Thinking about these options is all very well, but, as the Irish proverb has it, no one ever ploughed a field by turning it over in their mind. At some stage I had to start writing. My approach with Thomas Aikenhead was to experiment with almost every element of his story, and to play around with writing styles. I wrote letters from dead Thomas to Mungo. I wrote deranged stream-of-consciousness extracts from Mungo’s diary. I wrote a flamboyantly wordy introduction to Edinburgh from an insouciant, irreverent omniscient narrator. In the course of my research I’d come across an incident involving Aikenhead’s apothecary father and some dodgy aphrodisiacs. That interested me – how could it not? -  so I decided to write a short story from the point of view of a doctor involved in the case. This short story, as it turned out, was my way into the novel. The doctor and his wife became the most important characters in the novel. In many ways it is now their story rather than Thomas’s.

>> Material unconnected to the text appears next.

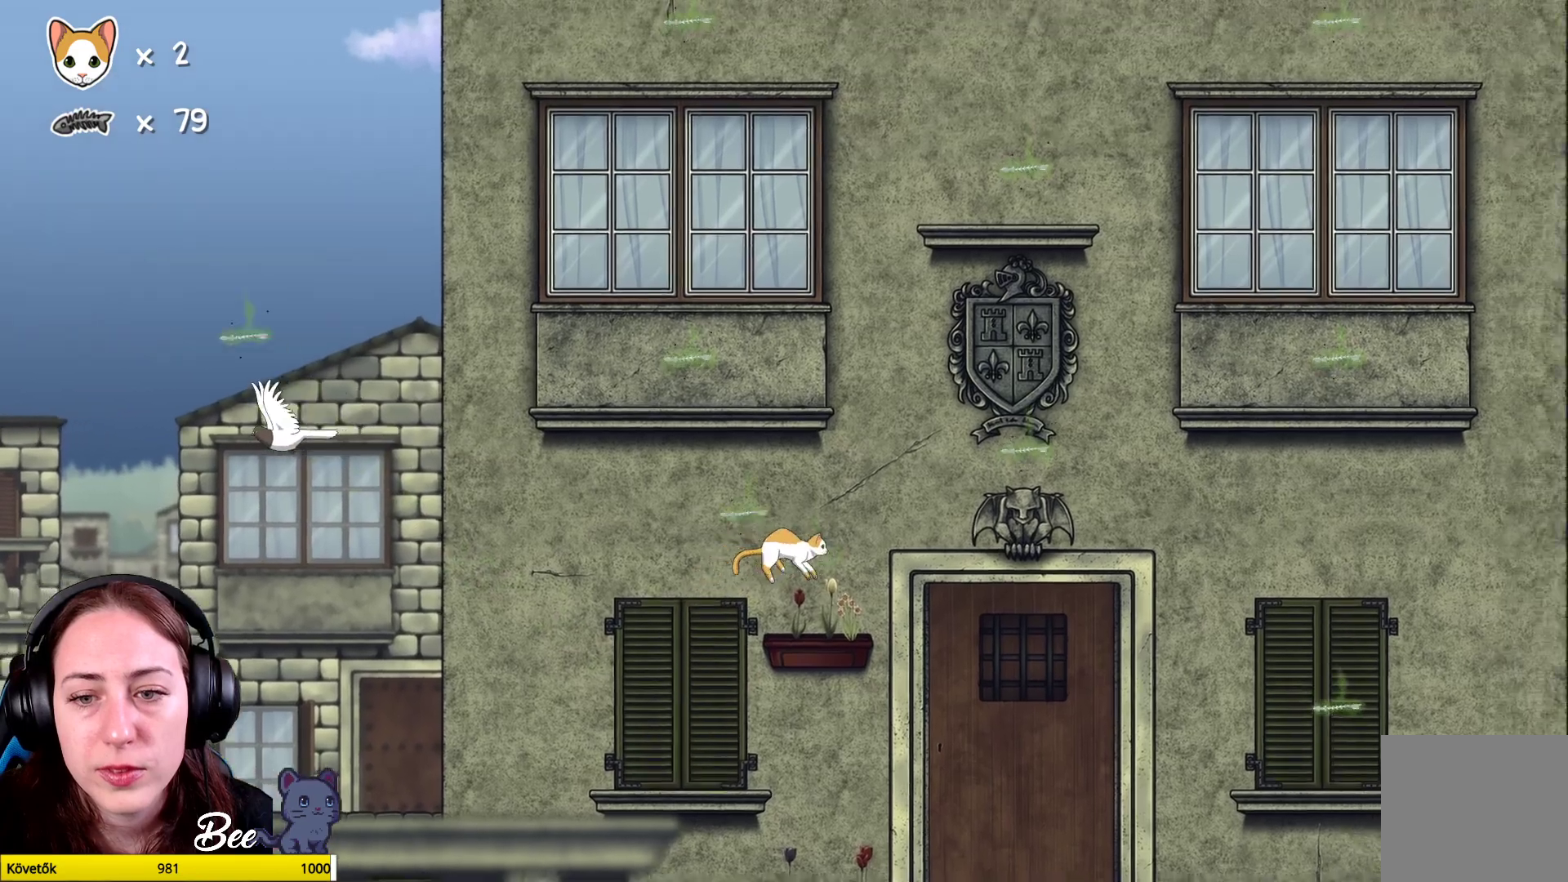
{"buttons": [], "left_stick": "center", "right_stick": "center", "events": []}
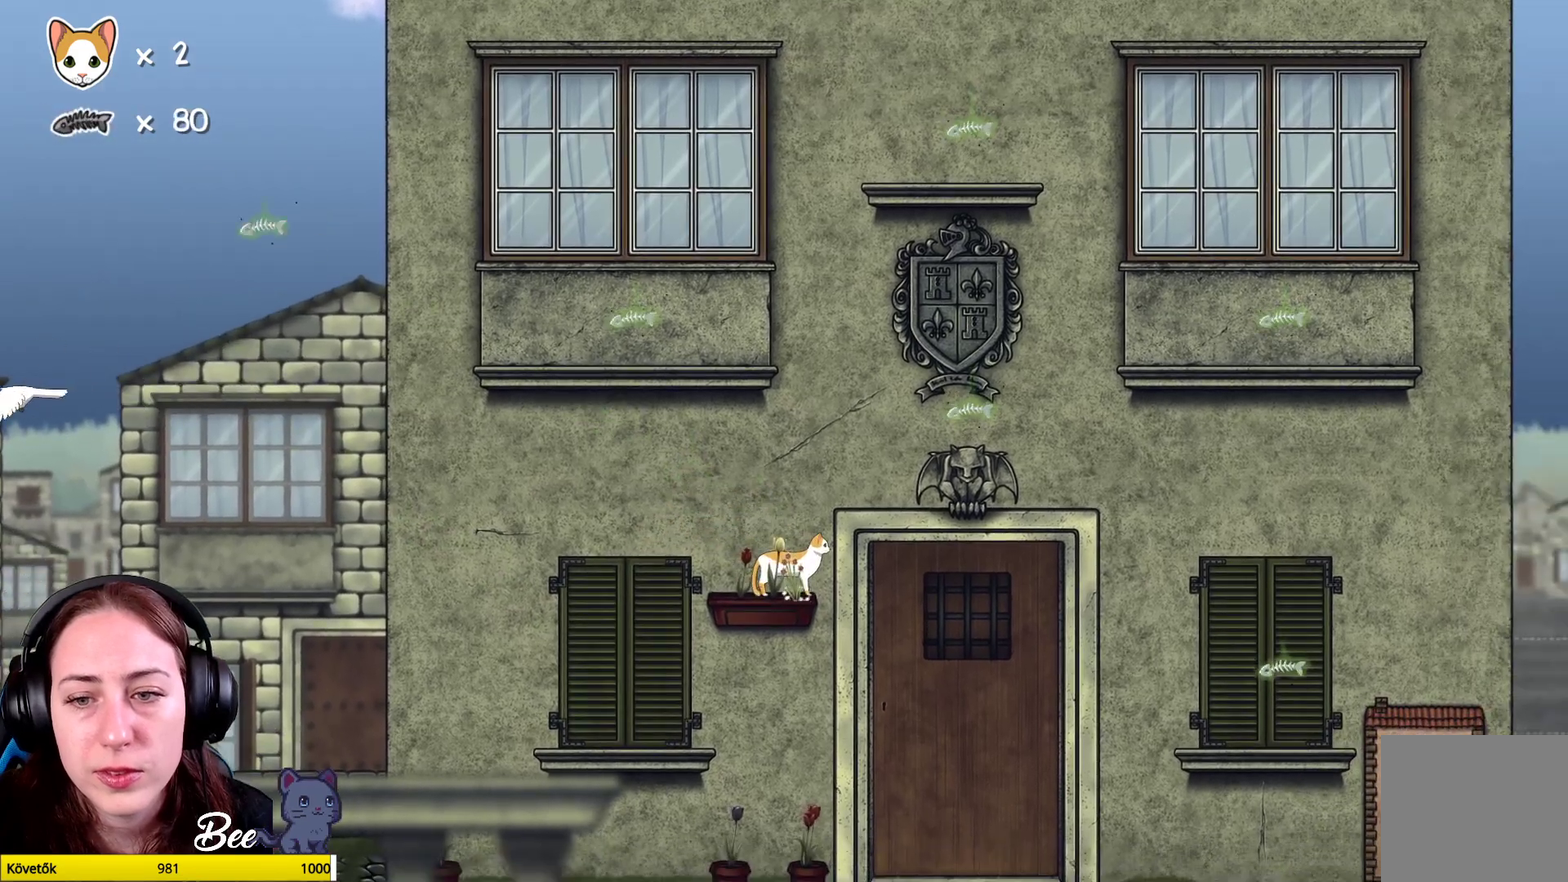
{"buttons": ["A"], "left_stick": "up-right", "right_stick": "center", "events": [[83, "left_stick", "up-right"], [167, "A", "down"], [317, "A", "up"], [367, "A", "down"]]}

The approach I’m describing here is certainly not a quick way to write a novel, but it’s an incredibly interesting process. I think it’s also good for me as a writer. Hazel Smith, in her book The Writing Experiment, warns ‘it is easy to write only in the way that seems to come most easily, and which does not require any extension of skills or outlook’. She goes on to say that the writer who does not experiment with new approaches ‘will soon reach a limit in their work, a point beyond which it is difficult to develop’. Doing the kind of writing-for-discovery I’ve described here stretched me as a writer, and allowed me to interrogate the ideas and themes of the Thomas Aikenhead story. As writers we can become overly protective of our own work, but it’s important to remember that fiction is not chiseled from a block of marble. It can be pulled apart, twisted and reshaped without being destroyed.
I’m still very fond of my flamboyant omniscient introduction to Edinburgh. Sadly, that was one darling that had to be murdered – it just didn’t fit with the overall feel of the novel. But maybe one day I’ll get to recycling it. Do you think there’s an audience for a world-weary, Oscar Wilde-meets-Flann O’Brien account of Early Modern Edinburgh?